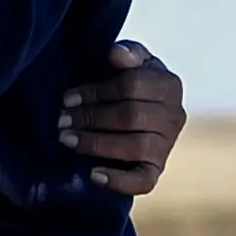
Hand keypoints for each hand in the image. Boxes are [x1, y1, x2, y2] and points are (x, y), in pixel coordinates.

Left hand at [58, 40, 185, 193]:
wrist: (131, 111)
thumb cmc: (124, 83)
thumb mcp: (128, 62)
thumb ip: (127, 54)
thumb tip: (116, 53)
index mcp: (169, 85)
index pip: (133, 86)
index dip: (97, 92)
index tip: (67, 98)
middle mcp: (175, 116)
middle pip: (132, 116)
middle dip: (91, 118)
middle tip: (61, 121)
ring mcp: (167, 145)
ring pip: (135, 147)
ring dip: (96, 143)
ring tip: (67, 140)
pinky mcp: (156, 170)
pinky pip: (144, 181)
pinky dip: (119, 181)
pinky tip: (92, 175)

...

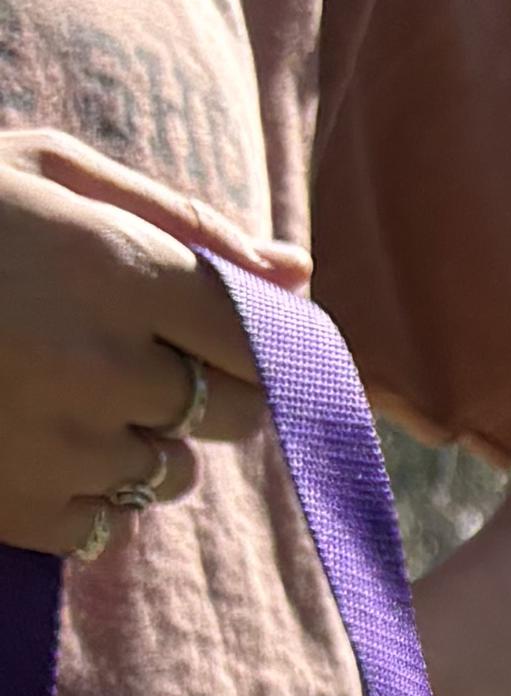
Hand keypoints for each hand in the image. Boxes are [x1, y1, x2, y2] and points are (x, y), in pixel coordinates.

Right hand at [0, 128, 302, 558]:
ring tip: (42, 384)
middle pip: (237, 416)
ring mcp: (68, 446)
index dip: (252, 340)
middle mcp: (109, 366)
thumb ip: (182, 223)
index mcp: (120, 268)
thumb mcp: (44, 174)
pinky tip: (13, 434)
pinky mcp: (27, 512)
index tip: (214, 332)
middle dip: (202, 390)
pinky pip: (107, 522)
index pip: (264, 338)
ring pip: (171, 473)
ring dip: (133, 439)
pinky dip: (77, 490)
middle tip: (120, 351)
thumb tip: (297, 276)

▶ WHAT THE EXERCISE ASKS
Please give back, exactly as it stands above, the stretch from the line with "ring mcp: (167, 145)" through the line with "pinky tip: (92, 175)", and no line outside it.

▶ WORKED SOLUTION
ring mcp: (167, 145)
ring pip: (135, 147)
ring dip: (96, 143)
ring tip: (67, 140)
pinky mcp: (156, 170)
pinky pip: (144, 181)
pinky dip: (119, 181)
pinky tip: (92, 175)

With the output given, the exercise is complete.